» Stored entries

□ □ □ □

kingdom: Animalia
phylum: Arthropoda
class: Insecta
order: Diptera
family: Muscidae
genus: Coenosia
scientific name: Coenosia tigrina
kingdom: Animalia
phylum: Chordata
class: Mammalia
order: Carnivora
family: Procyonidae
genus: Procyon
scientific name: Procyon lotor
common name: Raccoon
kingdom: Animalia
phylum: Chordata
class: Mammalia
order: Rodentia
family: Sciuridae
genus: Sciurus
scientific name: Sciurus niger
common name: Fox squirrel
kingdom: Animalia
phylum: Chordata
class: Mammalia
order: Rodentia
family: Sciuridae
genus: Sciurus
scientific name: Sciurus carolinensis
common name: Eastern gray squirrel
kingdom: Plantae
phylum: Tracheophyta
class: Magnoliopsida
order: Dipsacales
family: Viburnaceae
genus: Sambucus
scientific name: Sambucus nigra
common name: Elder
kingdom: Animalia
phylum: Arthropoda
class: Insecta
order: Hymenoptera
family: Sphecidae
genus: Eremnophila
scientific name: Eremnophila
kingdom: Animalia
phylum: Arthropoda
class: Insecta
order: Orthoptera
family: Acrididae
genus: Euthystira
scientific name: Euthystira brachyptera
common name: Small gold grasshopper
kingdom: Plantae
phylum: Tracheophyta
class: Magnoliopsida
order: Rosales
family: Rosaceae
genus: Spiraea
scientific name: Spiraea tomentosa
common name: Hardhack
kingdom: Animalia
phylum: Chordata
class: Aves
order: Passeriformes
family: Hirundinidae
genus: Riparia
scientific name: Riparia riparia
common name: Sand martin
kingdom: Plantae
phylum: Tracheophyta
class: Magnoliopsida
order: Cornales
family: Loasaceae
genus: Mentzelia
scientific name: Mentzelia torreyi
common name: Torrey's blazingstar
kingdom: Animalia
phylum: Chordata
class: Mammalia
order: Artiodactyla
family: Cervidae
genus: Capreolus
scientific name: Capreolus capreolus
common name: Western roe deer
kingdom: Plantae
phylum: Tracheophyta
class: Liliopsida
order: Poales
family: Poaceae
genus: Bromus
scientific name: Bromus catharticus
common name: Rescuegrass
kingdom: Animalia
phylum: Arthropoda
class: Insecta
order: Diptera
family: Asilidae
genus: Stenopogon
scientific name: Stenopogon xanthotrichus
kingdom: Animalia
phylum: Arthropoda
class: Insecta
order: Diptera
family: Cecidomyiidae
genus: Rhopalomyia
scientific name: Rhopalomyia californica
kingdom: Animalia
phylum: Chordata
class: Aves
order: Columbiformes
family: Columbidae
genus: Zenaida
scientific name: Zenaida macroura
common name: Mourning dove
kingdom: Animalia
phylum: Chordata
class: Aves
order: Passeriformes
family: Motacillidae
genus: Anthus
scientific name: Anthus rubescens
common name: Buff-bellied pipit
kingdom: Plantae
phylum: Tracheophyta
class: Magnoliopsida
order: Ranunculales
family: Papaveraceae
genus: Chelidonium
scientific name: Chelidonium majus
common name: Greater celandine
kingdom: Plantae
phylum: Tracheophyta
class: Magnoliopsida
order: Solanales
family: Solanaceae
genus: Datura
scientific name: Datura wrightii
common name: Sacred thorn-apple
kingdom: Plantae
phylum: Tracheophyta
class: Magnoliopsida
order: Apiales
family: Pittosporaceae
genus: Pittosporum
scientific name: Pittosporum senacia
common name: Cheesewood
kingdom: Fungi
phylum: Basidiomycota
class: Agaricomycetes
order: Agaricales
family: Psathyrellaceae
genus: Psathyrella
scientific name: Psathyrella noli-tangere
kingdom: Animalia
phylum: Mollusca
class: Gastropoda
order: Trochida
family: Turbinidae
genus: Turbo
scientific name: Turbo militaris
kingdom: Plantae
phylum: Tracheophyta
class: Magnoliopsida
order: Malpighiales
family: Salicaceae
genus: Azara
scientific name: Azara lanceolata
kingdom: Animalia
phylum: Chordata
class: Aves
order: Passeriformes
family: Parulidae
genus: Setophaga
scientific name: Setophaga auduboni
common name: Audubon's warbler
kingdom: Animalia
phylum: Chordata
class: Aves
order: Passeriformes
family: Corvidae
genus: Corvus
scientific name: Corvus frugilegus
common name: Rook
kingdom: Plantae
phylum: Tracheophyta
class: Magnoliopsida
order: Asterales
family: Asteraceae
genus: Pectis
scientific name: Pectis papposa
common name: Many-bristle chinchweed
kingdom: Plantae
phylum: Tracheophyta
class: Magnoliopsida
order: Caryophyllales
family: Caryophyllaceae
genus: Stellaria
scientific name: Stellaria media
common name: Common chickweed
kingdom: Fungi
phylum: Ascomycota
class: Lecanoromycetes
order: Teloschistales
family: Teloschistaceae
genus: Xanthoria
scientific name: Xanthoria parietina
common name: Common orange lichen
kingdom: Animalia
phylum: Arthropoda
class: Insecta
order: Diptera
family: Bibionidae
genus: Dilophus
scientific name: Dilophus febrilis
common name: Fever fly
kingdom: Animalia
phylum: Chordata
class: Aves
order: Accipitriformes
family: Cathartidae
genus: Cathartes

□ □ □ □

» THE EXERCISE
Reproduce verbatim the lines above, starting with the line that contains "scientific name: Procyon lotor" and ending after the line that contains "genus: Capreolus".

» FULL OUTPUT
scientific name: Procyon lotor
common name: Raccoon
kingdom: Animalia
phylum: Chordata
class: Mammalia
order: Rodentia
family: Sciuridae
genus: Sciurus
scientific name: Sciurus niger
common name: Fox squirrel
kingdom: Animalia
phylum: Chordata
class: Mammalia
order: Rodentia
family: Sciuridae
genus: Sciurus
scientific name: Sciurus carolinensis
common name: Eastern gray squirrel
kingdom: Plantae
phylum: Tracheophyta
class: Magnoliopsida
order: Dipsacales
family: Viburnaceae
genus: Sambucus
scientific name: Sambucus nigra
common name: Elder
kingdom: Animalia
phylum: Arthropoda
class: Insecta
order: Hymenoptera
family: Sphecidae
genus: Eremnophila
scientific name: Eremnophila
kingdom: Animalia
phylum: Arthropoda
class: Insecta
order: Orthoptera
family: Acrididae
genus: Euthystira
scientific name: Euthystira brachyptera
common name: Small gold grasshopper
kingdom: Plantae
phylum: Tracheophyta
class: Magnoliopsida
order: Rosales
family: Rosaceae
genus: Spiraea
scientific name: Spiraea tomentosa
common name: Hardhack
kingdom: Animalia
phylum: Chordata
class: Aves
order: Passeriformes
family: Hirundinidae
genus: Riparia
scientific name: Riparia riparia
common name: Sand martin
kingdom: Plantae
phylum: Tracheophyta
class: Magnoliopsida
order: Cornales
family: Loasaceae
genus: Mentzelia
scientific name: Mentzelia torreyi
common name: Torrey's blazingstar
kingdom: Animalia
phylum: Chordata
class: Mammalia
order: Artiodactyla
family: Cervidae
genus: Capreolus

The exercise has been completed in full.